13 || Tidak Pernah Menyesal

5.2K 213 15
                                    

===

"Bruna?" tanya Ruby pada dirinya sendiri saat berhasil membaca tulisan yang ada di belakang foto tersebut.

Helaan napas kasar terdengar. Tangan Ruby meremas kesal foto yang ia genggam. Ruby benar-benar tidak mau membunuh seorang gadis muda. Kalau begini maka dirinya benar-benar akan menjadi seorang pembunuh, ya meski sebenarnya Ruby memang pembunuh bayaran. Dan lepas dari Chandra tidak semudah membalikkan telapak tangannya sendiri.

"Kasihan, sayang sekali orang secantik dia akan mati." Ruby melempar remasan foto yang sudah tak berbentuk itu ke sembarang arah dan memutuskan untuk meninggalkan tempatnya.

===

You just want attention

You don't want my heart

Maybe you just hate the thought of me with someone new ...

Yeah you just want attention

I knew from the start ....

Lagu mengalun dari radio menemani perjalanan mereka di dalam mobil. Safir yang mengendarai mobilnya hanya melirik sekilas pada Intan yang sedang bersenandung kecil. Harusnya pagi ini ia ke kantor untuk memastikan semua pekerjaannya di sana, tapi berhubung Intan ingin ikut dengannya, Safir putuskan untuk ke Restoran saja.

Sebenarnya Safir paling tidak suka diikuti, selain menghambat pekerjaan itu juga membuatnya repot. Seperti harus selalu berpura-pura baik demi tidak menyinggung hati orang itu. Tapi kalau dengan Ruby beda hal lagi. Jika wanita itu terus mengikutinya, maka Safir tidak mau repot untuk berpura-pura baik karena status Ruby hanya orang aneh yang berotak tidak waras.

"Yeah, you just want attention. I knew from the start. You're just making sure i'm never gettin' over you. Ohh." Intan mengikuti alunan lagu yang dinyanyikan oleh Charlie Puth, salah satu penyanyi yang ia idolakan. Dengan senyuman kecilnya yang membuat Intan semakin terlihat cantik. Sayang, tidak membuat Safir terpana karena sudah ia anggap adik sendiri.

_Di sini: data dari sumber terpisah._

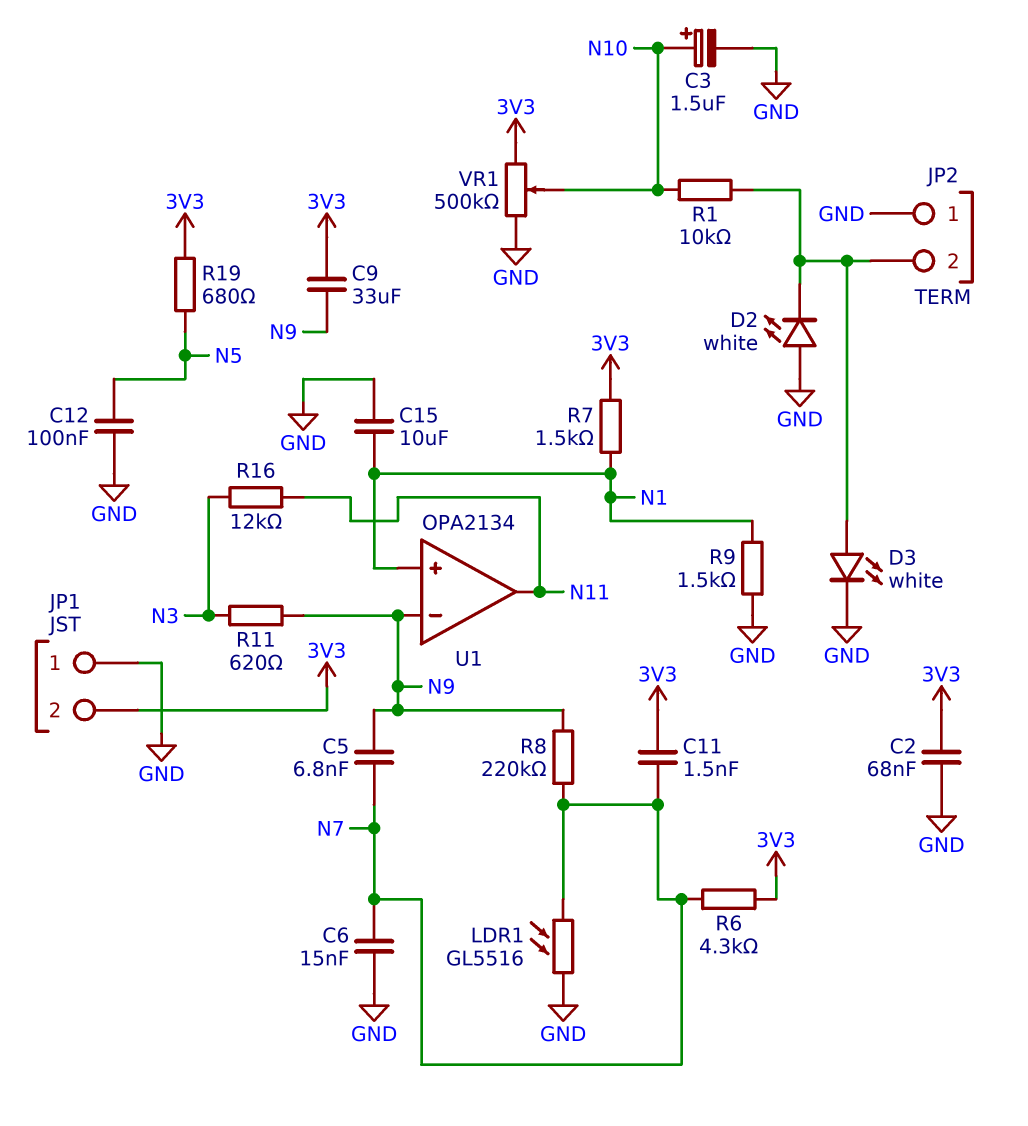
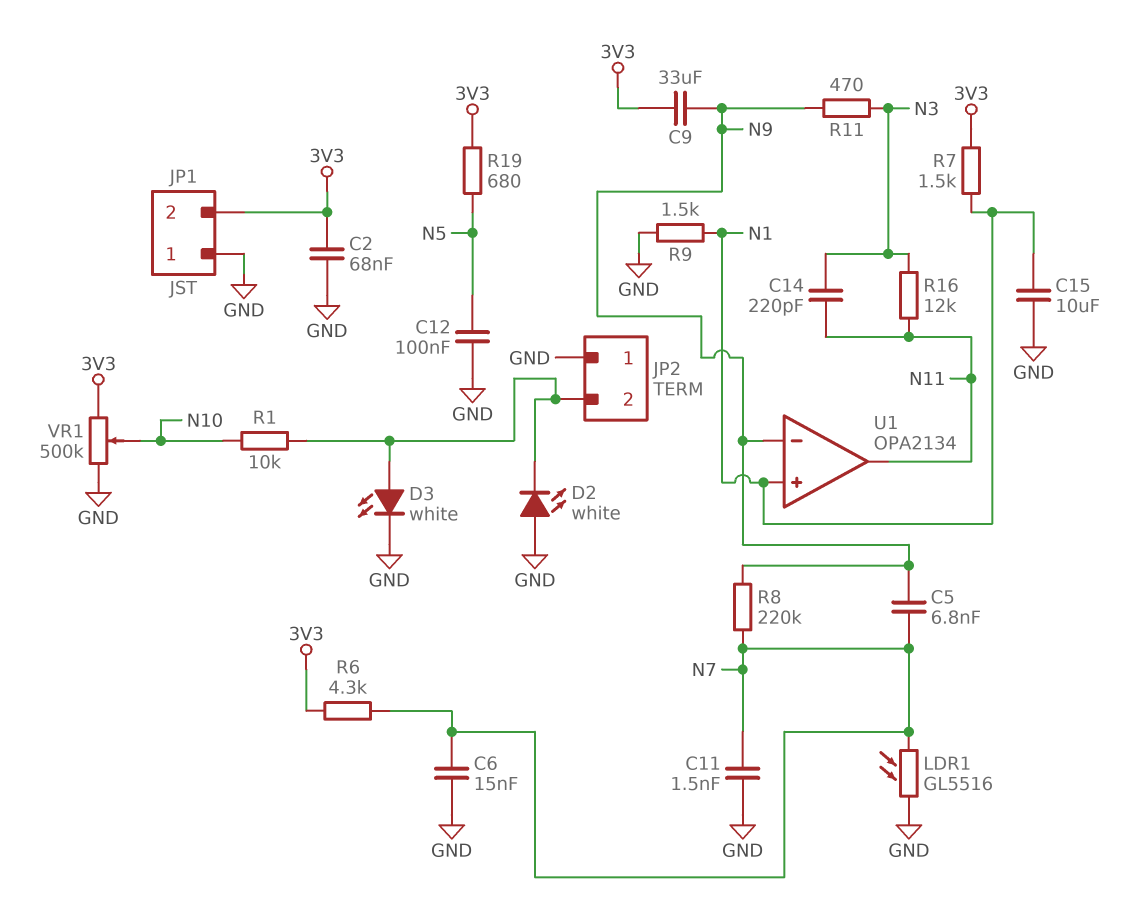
C3: 1.5uF (plus N10, minus GND) -> none
C11: 1.5nF (3V3, N7) -> 1.5nF (GND, N7)
C14: none -> 220pF (N3, N11)
R11: 620 (N3, N9) -> 470 (N3, N9)

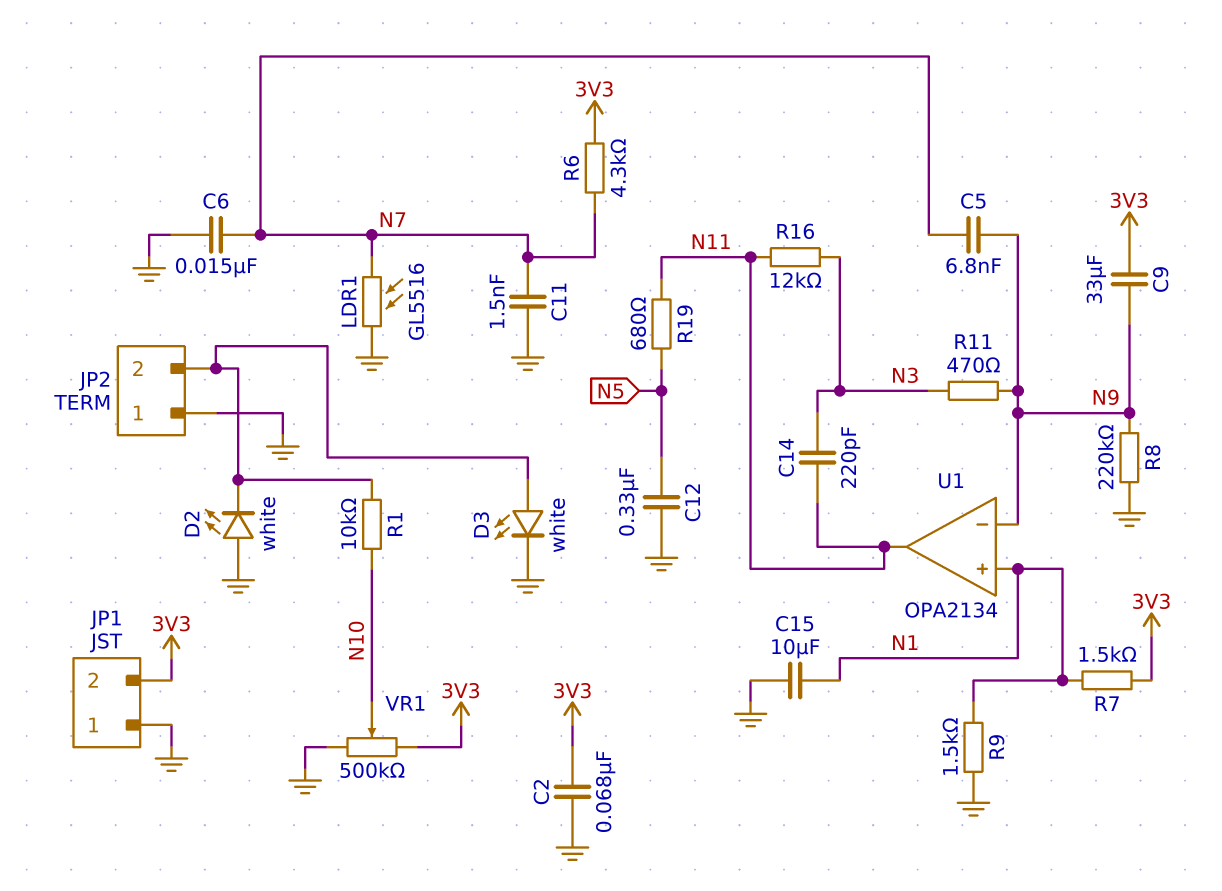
C12: 100nF (GND, N5) -> 330nF (GND, N5)
R8: 220k (N7, N9) -> 220k (GND, N9)
R19: 680 (3V3, N5) -> 680 (N5, N11)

"Hei," panggil Safir sembari melirik sekilas ke arah Intan.

"Ada apa?" tanya Intan. Matanya berbinar dan senyumannya terlihat cerah. Safir dapat melihatnya, ia hanya tersenyum kecil menanggapi.

"Aku tebak kau belum makan." Safir memutar setirnya saat ada belokan.

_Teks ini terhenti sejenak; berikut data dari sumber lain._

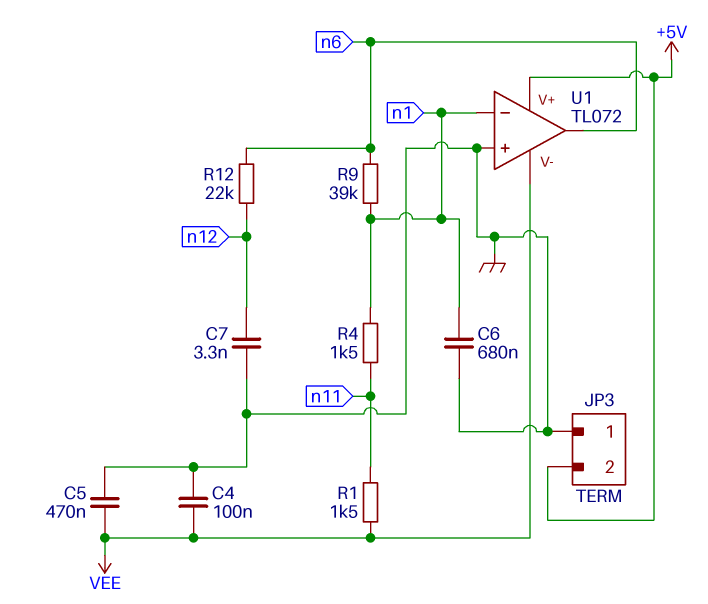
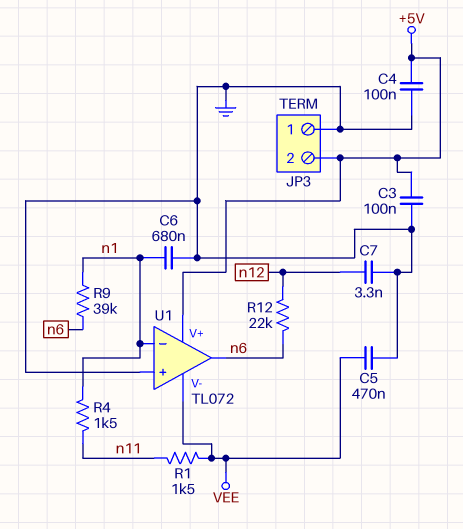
C3: none -> 100nF (+5V, GND)
C4: 100nF (GND, VEE) -> 100nF (+5V, GND)

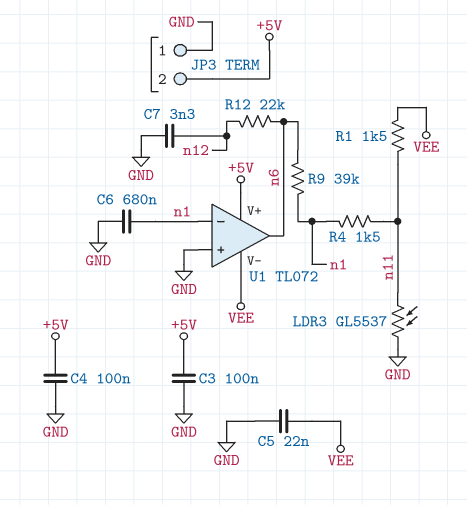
C5: 470nF (GND, VEE) -> 22nF (GND, VEE)
LDR3: none -> GL5537 (GND, n11)

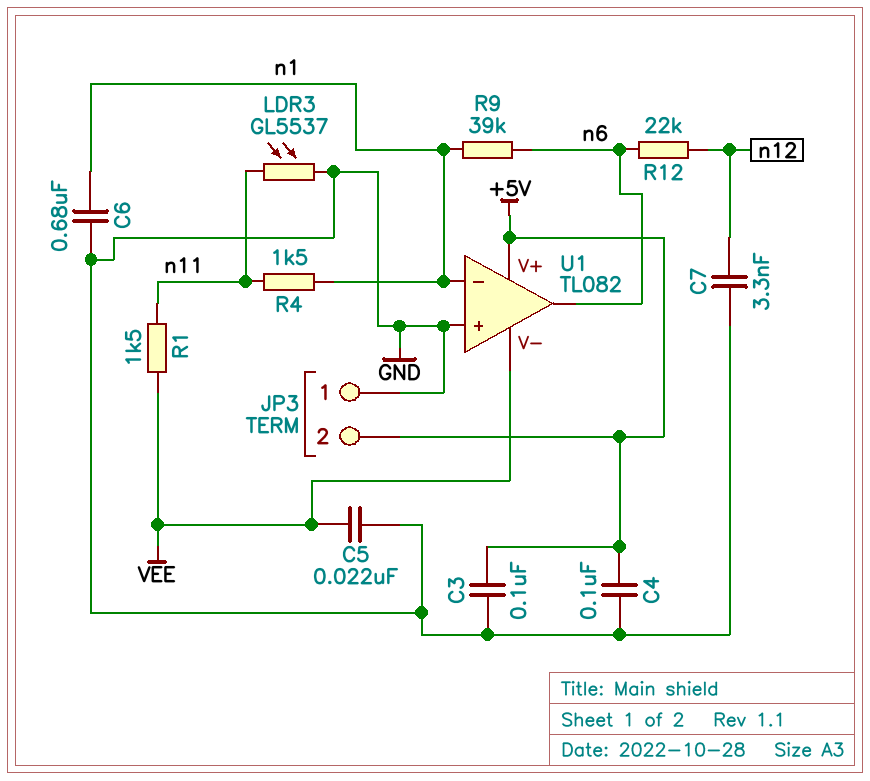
U1: TL072 -> TL082

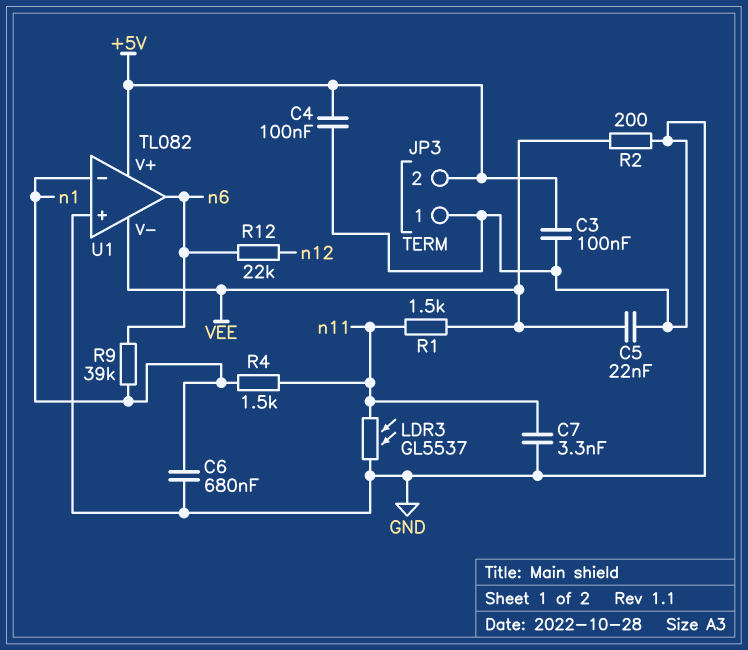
C7: 3.3nF (GND, n12) -> 3.3nF (GND, n11)
R2: none -> 200 (GND, VEE)

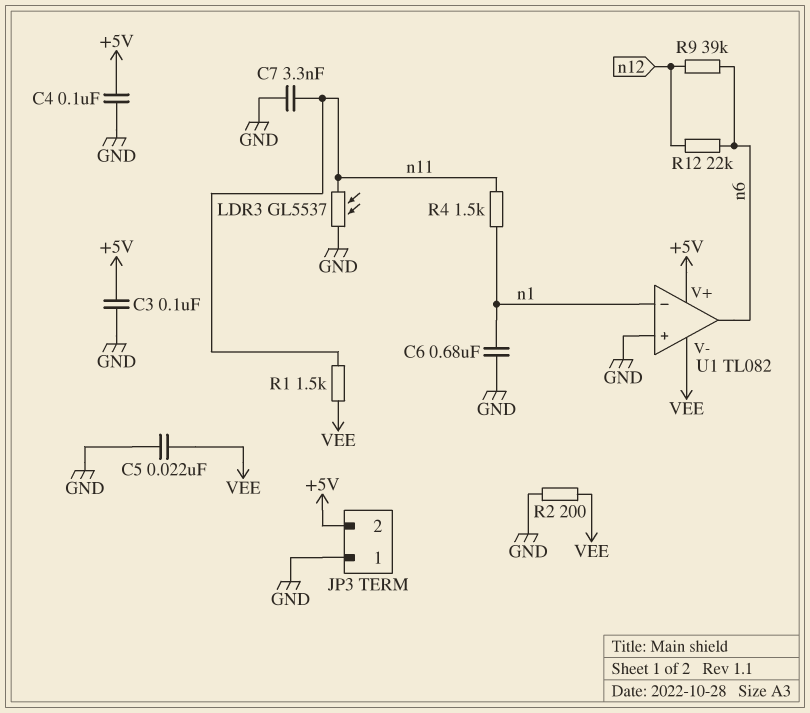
R9: 39k (n1, n6) -> 39k (n6, n12)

"Memang belum, mana sempat aku makan. Tadi aku buru-buru ingin bertemu denganmu karena aku sudah merindukan mata birumu itu," kata Intan. Seulas senyuman kembali terbit di wajahnya yang cantik, Intan menyingkirkan anak rambutnya ke belakang telinga.

Safir mendengkus geli mendengarnya. Ia menggerakkan kepalanya setelah menghentikkan mobil mengisyaratkan untuk mengajak Intan keluar. "Baiklah. Aku tidak ingin tenagamu habis karena merindukan aku, jadi kau harus makan."

"Baiklah," sahut Intan dan mengikuti Safir untuk keluar dari mobil. Mereka sudah sampai di restoran Safir, mata hitam pekat yang terlihat bening itu melirik ke arah Safir dan tersenyum sekilas. Intan tidak dapat menghentikan senyumannya jika berada di dekat Safir. Jantungnya selalu berdebar kuat belum lagi aroma tubuh Safir yang mask membuat Intan nyaman.

Intan meraih tangan Safir dan menggenggamnya erat saat memasuki Restoran, yang hanya ditanggapi Safir dengan senyuman kecil. Intan melihat sekitar yang terlihat ramai, memerhatikan Restoran Safir yang kian hari makin terlihat banyak pengunjung, tapi dari 7 tahun lalu semenjak Restoran ini berdiri tidak ada yang berubah. Suasana dan luas restorannya masih sama, hanya saja dekorasi ruangannya yang sedikit berbeda.